Like those in the dorms, Cattouse can't wait to get back to school knowing there's a plan in place.

“Everyone has to get tested,” Sanchez said.

The university said only medical professionals and public health officials will know who tested positive for coronavirus.   

How the UC San Diego Return to Learn Program works

In the initial phase, scheduled to begin May 11, self-administered, nasal swab-based COVID-19 tests will be made available to the more than 5,000 undergraduate and graduate students who continue to reside on the UC San Diego campus. 

The program team will also look for signs of the coronavirus in residential wastewater and surface collections.

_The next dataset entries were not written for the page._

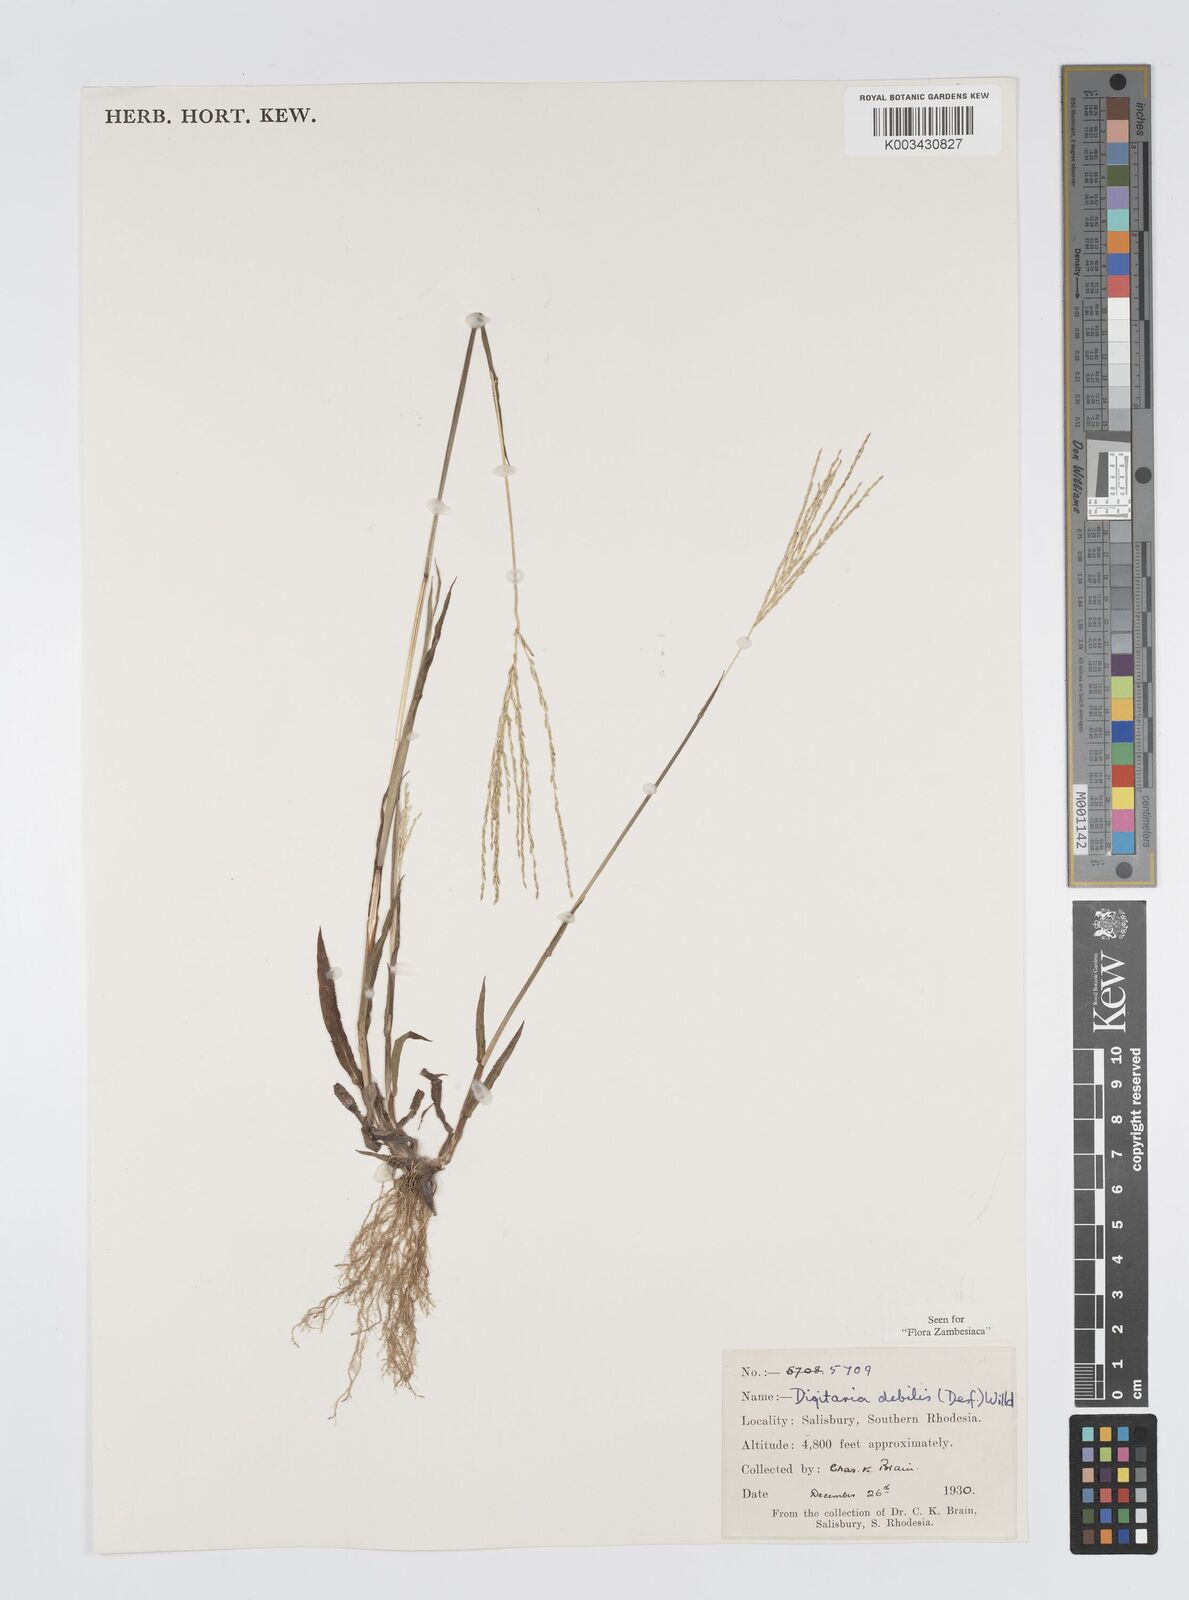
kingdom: Plantae
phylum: Tracheophyta
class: Liliopsida
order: Poales
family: Poaceae
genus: Digitaria
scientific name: Digitaria debilis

Once enrolled, a participant will go to one of several designated sites on campus to pick up a clean nasal swab in a specimen collection container. Using a downloaded barcode-reader app on a smart phone, the participant will scan the unique barcode on the container, linking their cell phone number to the specimen and generating a time stamp. 

The participant will then swab the inside of their own nose, drop the swab in the container and leave it in a collection box to be picked up by program coordinators. 

The swabs will be tested for the novel coronavirus, SARS-CoV-2, at the Center for Advanced Laboratory Medicine at UC San Diego Health.

The initial phase of the program will allow the team to optimize operations so that, if successful, the program might be broadly expanded to potentially test all UC San Diego students, faculty and staff, approximately 65,000 people, on a monthly basis, beginning as early as September or soon thereafter.

The data collected about the virus is expected to inform an epidemiological model that reflects UC San Diego, its facilities, housing configurations, and the way people move and interact around the campus. 

This knowledge may help university leaders better understand how to most effectively detect cases early, mitigate transmission risk, and guide key decisions regarding housing, class sizes and classroom configurations.

What happens if coronavirus is detected

Any participant who tests positive for SARS-CoV-2 will be notified and advised to seek medical care. The program’s Case Finding and Contact Tracing team, led by Anderson, will also try to identify and notify persons with whom the infected person may have had close contact in previous days — an effort known as exposure notification. In accordance with federal and state regulations, San Diego County Public Health will be notified about positive cases.

UC San Diego’s Student Health Services and UC San Diego Health are the first in the University of California system to share an integrated electronic medical record system, which is expected to help streamline test ordering, notification, and patient care.

Participant privacy is a priority. 

Only medical professionals and public health officials who need to know the identity of those who test positive for SARS-CoV-2 will have access to identifying information. Otherwise, specimens and records will be managed by barcode and an associated alphanumeric code, and only aggregate data without identifying information will be made available to researchers monitoring the presence or absence of the virus on campus.